__EXCERPTED PASSAGE__
--- START ---

Each keeps the open Channel seam (the design win) while restoring monomorphic dispatch (the perf win). Abandoning the seam would trade a localized, fixable perf issue for a global rigidity regression.


6. Optimizing the operation axis: sealed + switch vs visitor

When operations grow (per the Expression Problem), the cheap-to-extend design is a sealed type + exhaustive switch, and it's also fast:

  • A pattern switch over a sealed type compiles (Java 21) to invokedynamic against SwitchBootstraps.typeSwitch — an indy call site the JIT optimizes well, typically a small dispatch table.
  • The old Visitor pattern achieved the same operation-axis extensibility but with double-dispatch (accept(visitor)visit(this)): two invokevirtuals, more allocation, more boilerplate.

Optimization: replace Visitor with sealed + exhaustive switch where you control the type hierarchy. You lose nothing in extensibility (operations still cheap to add), gain exhaustiveness checking, and shed the double-dispatch overhead and the accept/visit ceremony.

// Before: Visitor — double dispatch, every new op = new Visitor + accept plumbing
// After:  one switch per operation, compiler-checked, single dispatch
int eval(Expr e) {
    return switch (e) {
        case Lit l  -> l.value();
        case Add a  -> eval(a.l()) + eval(a.r());
        case Mul m  -> eval(m.l()) * eval(m.r());
    };
}

7. Allocation: don't pay per-call for strategy objects

A subtle perf trap in extension design: creating a fresh strategy/lambda per call in a hot loop.

// BAD: allocates a Comparator every iteration
for (var batch : batches)
    batch.sort((a, b) -> a.priority() - b.priority());   // new lambda capture each time?

Stateless lambdas that capture nothing are cached by the JVM (one instance), so the above is usually fine — but a capturing lambda allocates per creation. Optimization:

  • Hoist stateless strategies to static final constants (Comparator.comparingInt(Item::priority)).

--- END ---

__Stored dataset records__

--- START ---

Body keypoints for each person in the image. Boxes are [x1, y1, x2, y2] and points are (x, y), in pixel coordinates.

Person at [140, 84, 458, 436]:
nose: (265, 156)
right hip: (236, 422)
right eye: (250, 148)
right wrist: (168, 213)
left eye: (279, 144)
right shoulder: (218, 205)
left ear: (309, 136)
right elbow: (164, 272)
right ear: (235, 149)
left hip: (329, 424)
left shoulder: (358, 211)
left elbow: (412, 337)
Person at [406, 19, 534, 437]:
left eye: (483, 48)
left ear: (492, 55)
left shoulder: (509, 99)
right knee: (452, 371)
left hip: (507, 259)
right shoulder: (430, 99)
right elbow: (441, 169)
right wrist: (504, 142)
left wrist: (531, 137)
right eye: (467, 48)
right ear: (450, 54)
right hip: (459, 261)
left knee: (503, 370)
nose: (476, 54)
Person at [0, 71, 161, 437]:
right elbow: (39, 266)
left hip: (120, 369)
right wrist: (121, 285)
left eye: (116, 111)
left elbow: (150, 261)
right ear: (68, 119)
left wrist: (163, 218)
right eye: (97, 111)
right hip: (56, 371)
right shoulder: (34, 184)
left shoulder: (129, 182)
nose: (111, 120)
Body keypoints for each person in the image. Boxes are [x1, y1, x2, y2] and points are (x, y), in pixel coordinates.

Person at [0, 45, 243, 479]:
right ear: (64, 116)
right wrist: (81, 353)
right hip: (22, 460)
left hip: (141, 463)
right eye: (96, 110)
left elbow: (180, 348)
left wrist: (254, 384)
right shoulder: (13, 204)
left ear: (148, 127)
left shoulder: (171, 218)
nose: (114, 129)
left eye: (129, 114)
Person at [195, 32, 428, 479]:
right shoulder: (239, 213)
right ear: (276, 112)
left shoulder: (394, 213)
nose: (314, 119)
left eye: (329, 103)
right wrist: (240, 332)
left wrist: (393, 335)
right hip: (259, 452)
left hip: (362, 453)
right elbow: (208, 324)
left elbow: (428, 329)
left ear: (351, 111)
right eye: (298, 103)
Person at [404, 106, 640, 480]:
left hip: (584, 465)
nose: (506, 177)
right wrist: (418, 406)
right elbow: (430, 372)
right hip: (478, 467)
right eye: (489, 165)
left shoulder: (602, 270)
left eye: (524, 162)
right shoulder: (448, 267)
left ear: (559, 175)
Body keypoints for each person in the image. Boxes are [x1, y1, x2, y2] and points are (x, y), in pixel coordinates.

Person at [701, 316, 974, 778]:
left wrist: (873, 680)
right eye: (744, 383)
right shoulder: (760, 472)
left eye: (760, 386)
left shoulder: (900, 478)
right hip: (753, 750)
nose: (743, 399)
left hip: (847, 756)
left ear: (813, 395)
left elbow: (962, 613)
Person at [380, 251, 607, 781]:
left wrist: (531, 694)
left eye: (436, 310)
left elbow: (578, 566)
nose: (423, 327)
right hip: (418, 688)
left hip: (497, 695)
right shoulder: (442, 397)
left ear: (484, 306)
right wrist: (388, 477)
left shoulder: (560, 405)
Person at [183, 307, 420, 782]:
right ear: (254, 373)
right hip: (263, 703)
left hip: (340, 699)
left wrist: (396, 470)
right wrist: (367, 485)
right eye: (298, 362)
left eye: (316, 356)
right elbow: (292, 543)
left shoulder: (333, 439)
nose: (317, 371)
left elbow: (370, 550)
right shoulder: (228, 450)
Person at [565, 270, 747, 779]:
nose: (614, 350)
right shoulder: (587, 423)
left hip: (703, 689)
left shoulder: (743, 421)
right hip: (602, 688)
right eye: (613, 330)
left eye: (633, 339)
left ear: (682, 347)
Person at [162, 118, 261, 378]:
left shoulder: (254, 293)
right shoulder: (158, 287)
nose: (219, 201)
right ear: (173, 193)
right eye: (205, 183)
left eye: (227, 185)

--- END ---

__TASK A__
Using the Java excerpt, mark each statement yes or no and quote the words that settle it: (i) Lambdas that capture nothing are cached by the JVM as one instance. (ii) The Visitor pattern needs only a single invokevirtual. (iii) A pattern switch over a sealed type compiles to invokedynamic in Java 17.
__TASK B__
List every type that a case in the eval switch of the Java excerpt matches on.
__TASK C__
Copy out the part of the Java excerpt from "Each keeps the" to "global rigidity regression.".
The records have nothing to do with the Java excerpt.

__EXERCISE RESULT A__
(i) Yes: "Stateless lambdas that capture nothing are cached by the JVM (one instance)"
(ii) No: "two invokevirtuals, more allocation, more boilerplate"
(iii) No: "A pattern switch over a sealed type compiles (Java 21) to invokedynamic"

__EXERCISE RESULT B__
Lit, Add, Mul

__EXERCISE RESULT C__
Each keeps the open Channel seam (the design win) while restoring monomorphic dispatch (the perf win). Abandoning the seam would trade a localized, fixable perf issue for a global rigidity regression.